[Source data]
※ ※ ※
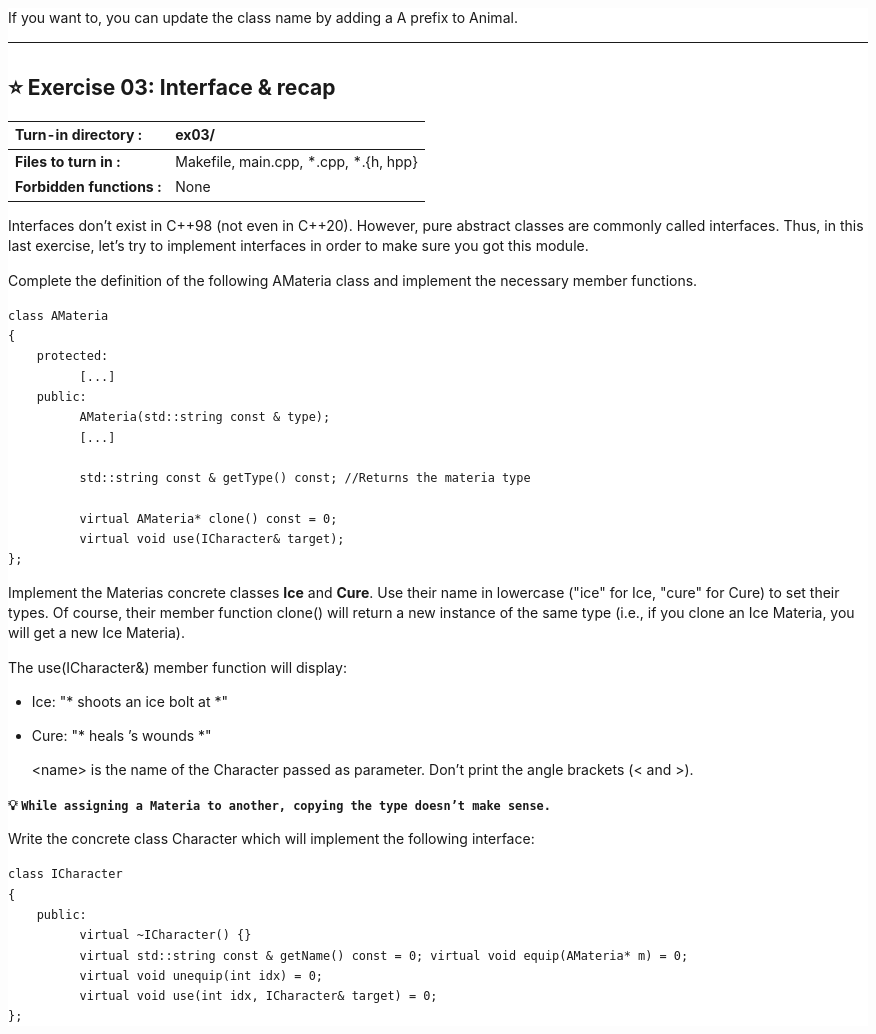 If you want to, you can update the class name by adding a A prefix to Animal.

--------------------------------------------

## :star: **Exercise 03: Interface & recap**

**Turn-in directory :**   | ex03/
|:---|:---|
**Files to turn in :**    | Makefile, main.cpp, *.cpp, *.{h, hpp}
**Forbidden functions :** | None

Interfaces don’t exist in C++98 (not even in C++20). However, pure abstract classes are commonly called interfaces. 
Thus, in this last exercise, let’s try to implement interfaces in order to make sure you got this module.

Complete the definition of the following AMateria class and implement the necessary member functions.

```
class AMateria
{
    protected:
          [...]
    public:
          AMateria(std::string const & type);
          [...]

          std::string const & getType() const; //Returns the materia type

          virtual AMateria* clone() const = 0;
          virtual void use(ICharacter& target);
};
```

Implement the Materias concrete classes **Ice** and **Cure**. Use their name in lowercase 
("ice" for Ice, "cure" for Cure) to set their types. Of course, their member function clone() will return 
a new instance of the same type (i.e., if you clone an Ice Materia, you will get a new Ice Materia).

The use(ICharacter&) member function will display: 
- Ice: "* shoots an ice bolt at <name> *"
- Cure: "* heals <name>’s wounds *"

  \<name\> is the name of the Character passed as parameter. Don’t print the angle
brackets (\< and \>).

**:bulb: `While assigning a Materia to another, copying the type doesn’t make sense.`**

Write the concrete class Character which will implement the following interface:
```
class ICharacter
{
    public:
          virtual ~ICharacter() {}
          virtual std::string const & getName() const = 0; virtual void equip(AMateria* m) = 0;
          virtual void unequip(int idx) = 0;
          virtual void use(int idx, ICharacter& target) = 0;
};
```
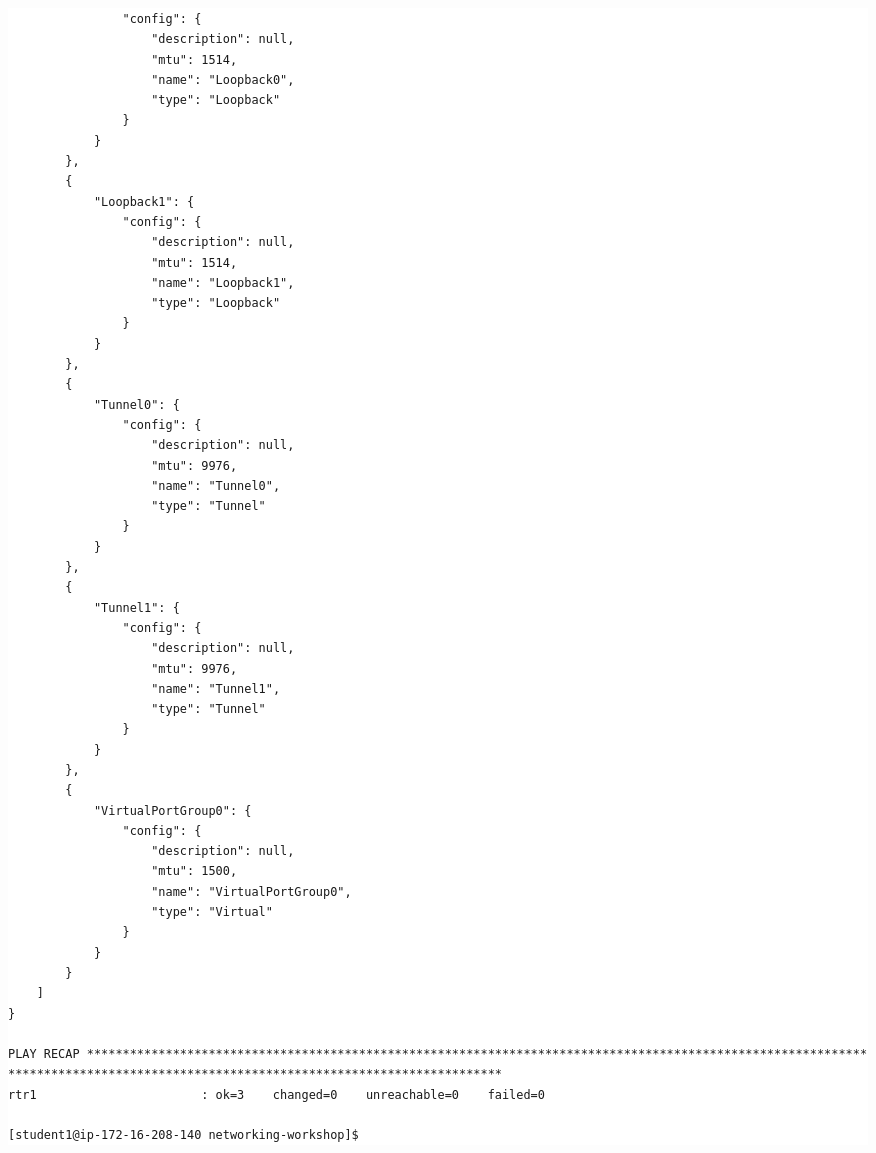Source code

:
 ``` shell
                "config": {
                    "description": null, 
                    "mtu": 1514, 
                    "name": "Loopback0", 
                    "type": "Loopback"
                }
            }
        }, 
        {
            "Loopback1": {
                "config": {
                    "description": null, 
                    "mtu": 1514, 
                    "name": "Loopback1", 
                    "type": "Loopback"
                }
            }
        }, 
        {
            "Tunnel0": {
                "config": {
                    "description": null, 
                    "mtu": 9976, 
                    "name": "Tunnel0", 
                    "type": "Tunnel"
                }
            }
        }, 
        {
            "Tunnel1": {
                "config": {
                    "description": null, 
                    "mtu": 9976, 
                    "name": "Tunnel1", 
                    "type": "Tunnel"
                }
            }
        }, 
        {
            "VirtualPortGroup0": {
                "config": {
                    "description": null, 
                    "mtu": 1500, 
                    "name": "VirtualPortGroup0", 
                    "type": "Virtual"
                }
            }
        }
    ]
}

PLAY RECAP **********************************************************************************************************************************************************************************
rtr1                       : ok=3    changed=0    unreachable=0    failed=0   

[student1@ip-172-16-208-140 networking-workshop]$
```
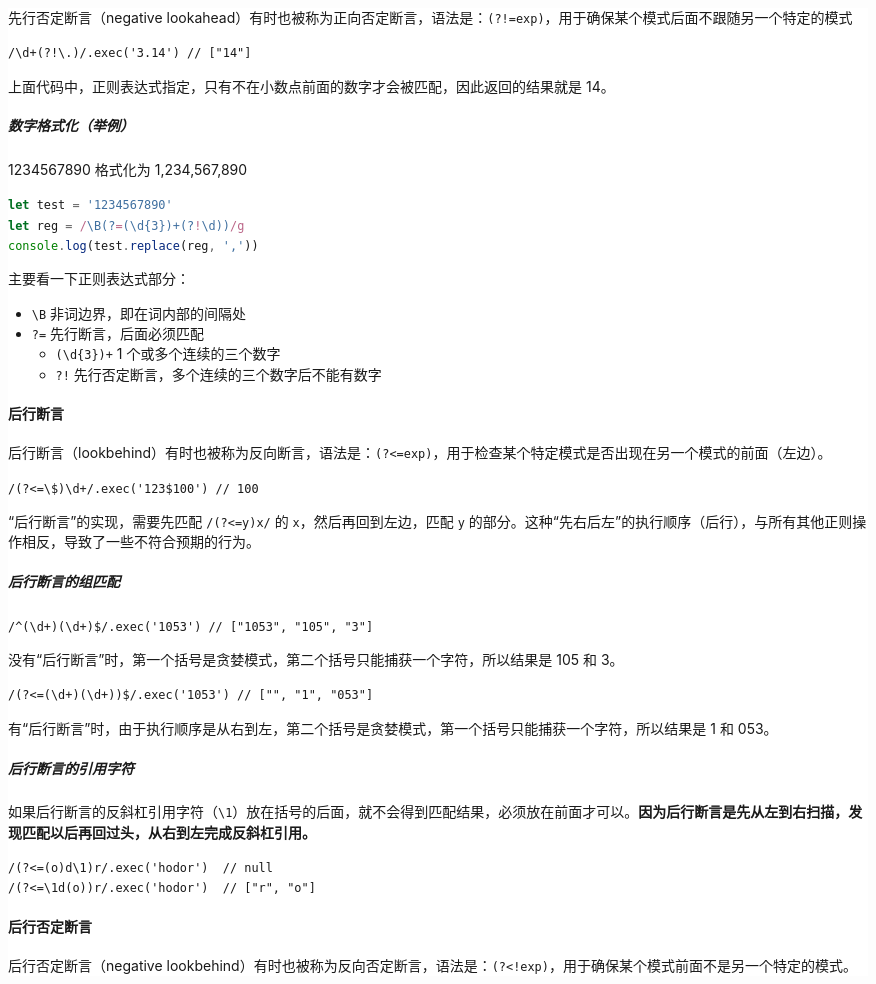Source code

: 先行否定断言（negative lookahead）有时也被称为正向否定断言，语法是：`(?!=exp)`，用于确保某个模式后面不跟随另一个特定的模式

```
/\d+(?!\.)/.exec('3.14') // ["14"]
```

上面代码中，正则表达式指定，只有不在小数点前面的数字才会被匹配，因此返回的结果就是 14。

##### 数字格式化（举例）

1234567890 格式化为 1,234,567,890

```js
let test = '1234567890'
let reg = /\B(?=(\d{3})+(?!\d))/g
console.log(test.replace(reg, ','))
```

主要看一下正则表达式部分：

- `\B` 非词边界，即在词内部的间隔处
- `?=` 先行断言，后面必须匹配
  - `(\d{3})+` 1 个或多个连续的三个数字
  - `?!` 先行否定断言，多个连续的三个数字后不能有数字

#### 后行断言

后行断言（lookbehind）有时也被称为反向断言，语法是：`(?<=exp)`，用于检查某个特定模式是否出现在另一个模式的前面（左边）。

```
/(?<=\$)\d+/.exec('123$100') // 100
```

“后行断言”的实现，需要先匹配 `/(?<=y)x/` 的 `x`，然后再回到左边，匹配 `y` 的部分。这种“先右后左”的执行顺序（后行），与所有其他正则操作相反，导致了一些不符合预期的行为。

##### 后行断言的组匹配

```
/^(\d+)(\d+)$/.exec('1053') // ["1053", "105", "3"]
```

没有“后行断言”时，第一个括号是贪婪模式，第二个括号只能捕获一个字符，所以结果是 105 和 3。

```
/(?<=(\d+)(\d+))$/.exec('1053') // ["", "1", "053"]
```

有“后行断言”时，由于执行顺序是从右到左，第二个括号是贪婪模式，第一个括号只能捕获一个字符，所以结果是 1 和 053。

##### 后行断言的引用字符

如果后行断言的反斜杠引用字符（`\1`）放在括号的后面，就不会得到匹配结果，必须放在前面才可以。**因为后行断言是先从左到右扫描，发现匹配以后再回过头，从右到左完成反斜杠引用。**

```
/(?<=(o)d\1)r/.exec('hodor')  // null
/(?<=\1d(o))r/.exec('hodor')  // ["r", "o"]
```

#### 后行否定断言

后行否定断言（negative lookbehind）有时也被称为反向否定断言，语法是：`(?<!exp)`，用于确保某个模式前面不是另一个特定的模式。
※ ※ ※
Check how many lines in the entries contain "will", and reply with that number alone.

- Completed exercise
4